Die argentinisch-schweizerische Ko-Theaterproduktion “CMMN SNS PRJCT” gastiert – zum Glück – erneut in Argentinien

Von Mirka Borchardt

Der gesunde Menschenverstand ist eine praktische Sache: Er sagt uns, wie wir uns in bestimmten Situationen verhalten sollten, ohne dass wir lange darüber nachdenken müssten: eine internalisierte Handlungsanweisung, die das Leben erleichtert. Aber ist der gesunde Menschenverstand wirklich verständig, ist er tatsächlich gesund? Ist es beispielweise sinnvoll, Schulden zu bezahlen, indem man mehr Schulden macht? Warum gibt es Bücher und Filme, die “man kennen muss”, und andere, die man offensichtlich nicht kennen muss? Warum definieren wir Eigentum so wie wir es tun, und nicht anders?

Es sind solcher rhetorischen Fragen einige, die Laura Kalauz und Ignacio Sánchez Mestre bei ihrer theatralischen Inszenierung “CMMN SNS PRJCT” in den Raum stellen, ohne sie zu beantworten. Oder besser gesagt: Sie stellen diese Fragen nicht, der Zuschauer stellt sie sich selbst, während er ihnen zuschaut, er stellt sie sich ganz automatisch, so wie er automatisch die fehlenden Vokale ergänzt, wenn er “CMMN SNS PRJCT” liest: “Common Sense Project”, Projekt des gesunden Menschenverstandes.

Die Darsteller geben in diesem Projekt nur die Denkanstöße, mit Hilfe einer Reihe von Materialien, Statistiken, politischen und philosophischen Theorien, Fragmenten zeitgenössischer Tanzchoreographien und Spielen; das Ganze zu einem runden Konzept auszubauen, bleibt dem Zuschauer überlassen. So wie es ihm überlassen bleibt, die Fragen zu beantworten. Ist der Krieg eine Choreographie? Wieso hat Lauras linke Hand keine Minderwertigkeitskomplexe gegenüber der rechten? Wäre das Publikum eine repräsentative Abbildung der Erdbevölkerung, wie viele Zuschauer wären unterernährt?

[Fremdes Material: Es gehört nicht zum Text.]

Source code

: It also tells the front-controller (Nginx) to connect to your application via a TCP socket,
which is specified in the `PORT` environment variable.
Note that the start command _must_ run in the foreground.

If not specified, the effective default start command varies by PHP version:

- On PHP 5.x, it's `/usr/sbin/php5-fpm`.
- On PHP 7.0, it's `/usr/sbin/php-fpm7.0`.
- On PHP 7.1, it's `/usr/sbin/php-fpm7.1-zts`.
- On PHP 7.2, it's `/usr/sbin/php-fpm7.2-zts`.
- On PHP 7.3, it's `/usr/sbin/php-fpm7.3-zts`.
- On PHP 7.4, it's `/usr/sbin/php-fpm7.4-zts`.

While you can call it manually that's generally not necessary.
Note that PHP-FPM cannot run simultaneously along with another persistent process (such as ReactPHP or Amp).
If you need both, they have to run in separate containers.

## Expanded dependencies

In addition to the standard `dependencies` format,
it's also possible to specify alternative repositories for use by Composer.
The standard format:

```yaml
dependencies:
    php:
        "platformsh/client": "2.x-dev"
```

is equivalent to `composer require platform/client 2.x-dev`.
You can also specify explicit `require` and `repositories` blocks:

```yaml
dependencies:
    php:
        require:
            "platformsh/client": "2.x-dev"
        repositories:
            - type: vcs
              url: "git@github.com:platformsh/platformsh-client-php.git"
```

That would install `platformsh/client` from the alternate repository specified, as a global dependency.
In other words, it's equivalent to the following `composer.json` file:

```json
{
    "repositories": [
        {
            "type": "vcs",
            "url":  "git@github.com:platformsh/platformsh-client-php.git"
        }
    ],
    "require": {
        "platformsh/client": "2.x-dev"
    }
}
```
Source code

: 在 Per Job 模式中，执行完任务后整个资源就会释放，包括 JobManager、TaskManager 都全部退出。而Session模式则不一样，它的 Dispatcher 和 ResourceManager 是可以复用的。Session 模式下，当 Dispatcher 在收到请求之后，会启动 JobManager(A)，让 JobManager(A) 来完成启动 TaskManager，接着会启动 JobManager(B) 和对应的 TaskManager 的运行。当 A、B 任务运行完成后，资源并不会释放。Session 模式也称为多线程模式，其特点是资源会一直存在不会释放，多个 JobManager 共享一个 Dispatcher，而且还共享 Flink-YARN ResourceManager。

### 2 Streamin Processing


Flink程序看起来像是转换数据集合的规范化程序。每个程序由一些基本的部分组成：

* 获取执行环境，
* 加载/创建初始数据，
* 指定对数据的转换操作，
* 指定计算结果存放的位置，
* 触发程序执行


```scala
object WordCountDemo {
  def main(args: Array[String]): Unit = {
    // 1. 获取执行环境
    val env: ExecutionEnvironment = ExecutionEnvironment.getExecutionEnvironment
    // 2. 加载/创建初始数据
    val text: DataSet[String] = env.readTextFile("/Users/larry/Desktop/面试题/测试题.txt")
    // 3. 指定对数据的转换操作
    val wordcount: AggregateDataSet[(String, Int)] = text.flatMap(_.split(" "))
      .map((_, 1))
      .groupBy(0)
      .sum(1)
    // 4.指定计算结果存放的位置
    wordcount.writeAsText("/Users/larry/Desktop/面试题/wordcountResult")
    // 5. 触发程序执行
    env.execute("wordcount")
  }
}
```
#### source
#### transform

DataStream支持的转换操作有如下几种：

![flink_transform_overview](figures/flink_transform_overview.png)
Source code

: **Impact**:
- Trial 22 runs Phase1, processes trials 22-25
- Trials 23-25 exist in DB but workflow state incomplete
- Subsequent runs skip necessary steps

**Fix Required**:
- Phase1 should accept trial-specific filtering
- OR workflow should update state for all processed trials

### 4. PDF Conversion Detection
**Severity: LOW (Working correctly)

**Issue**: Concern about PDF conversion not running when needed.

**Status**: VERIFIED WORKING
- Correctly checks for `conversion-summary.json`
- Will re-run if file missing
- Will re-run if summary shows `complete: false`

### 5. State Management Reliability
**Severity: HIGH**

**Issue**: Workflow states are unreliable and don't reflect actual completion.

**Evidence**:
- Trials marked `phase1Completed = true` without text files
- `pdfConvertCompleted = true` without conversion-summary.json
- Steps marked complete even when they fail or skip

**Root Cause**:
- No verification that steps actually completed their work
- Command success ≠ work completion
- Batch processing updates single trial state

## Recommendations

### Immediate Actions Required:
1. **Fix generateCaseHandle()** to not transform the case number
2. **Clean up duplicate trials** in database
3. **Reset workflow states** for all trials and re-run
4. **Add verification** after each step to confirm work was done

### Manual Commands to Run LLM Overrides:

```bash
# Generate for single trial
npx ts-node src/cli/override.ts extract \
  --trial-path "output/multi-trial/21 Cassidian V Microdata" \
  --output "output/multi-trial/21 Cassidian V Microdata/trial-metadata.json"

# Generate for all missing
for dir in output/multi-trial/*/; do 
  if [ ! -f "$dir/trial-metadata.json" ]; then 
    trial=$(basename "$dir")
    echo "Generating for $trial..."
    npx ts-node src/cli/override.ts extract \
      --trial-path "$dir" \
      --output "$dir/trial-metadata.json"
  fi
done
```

Ohne offensichtlichen Zusammenhang wechseln die beiden Darsteller von einem Thema zum anderen, aber es wirkt, als läge dem ein verborgenes rhythmisches Konzept zugrunde (obwohl die permanente Fahrstuhlmusik im Hintergrund jeder Rhythmik entbehrt), so dass es am Ende scheint, als hätte (fast) jede Absonderlichkeit dieser Welt, in der wir leben, Erwähnung gefunden. Ohne dass freilich Alternativen angeboten würden: Denkanstöße ohne neue Denkansätze, so könnte eine passende Kurzbeschreibung der Inszenierung lauten. Trotzdem: Als am Ende die Bilanz des Abends gezogen wird und 120 Pesos übrigbleiben, stimmt das Publikum mit überwältigender Mehrheit dafür, sie den beiden Künstlern zu überlassen (anstatt sie zu verbrennen, wie einer der vielen Alternativvorschläge lautet). Zu Recht.

Weitere Aufführungen: 24. Februar, 2. und 9. März, 23 Uhr, im Theater La Carpintería, Jean Jaures 858. Eintritt 50 Pesos, für Studenten und Rentner 40 Pesos.

“CMMN SNS PRJCT” wurde von der in der Schweiz lebenden Argentinierin Laura Kalauz gemeinsam mit dem Schweizer Performance-Künstler Martin Schick erarbeitet. Bei den momentanen Auftritten in Buenos Aires schlüpft der argentinische Schauspieler Ignacio Sánchez Mestre in die Rolle Schicks. “CMMN SNS PRJCT” wurde im März 2011 in Berlin uraufgeführt und dann in Hamburg, Düsseldorf, Wien, Zürich und Buenos Aires gezeigt. Für 2012 ist nach dem Gastspiel in Buenos Aires eine Tour nach Shanghai und Beijing, China, und in die europäischen Städte Oslo, Gent, Brüssel, Bern, Fribourg, Paris, Amsterdam, Straßburg, München sowie Fellin und Wesenberg in Estland vorgesehen.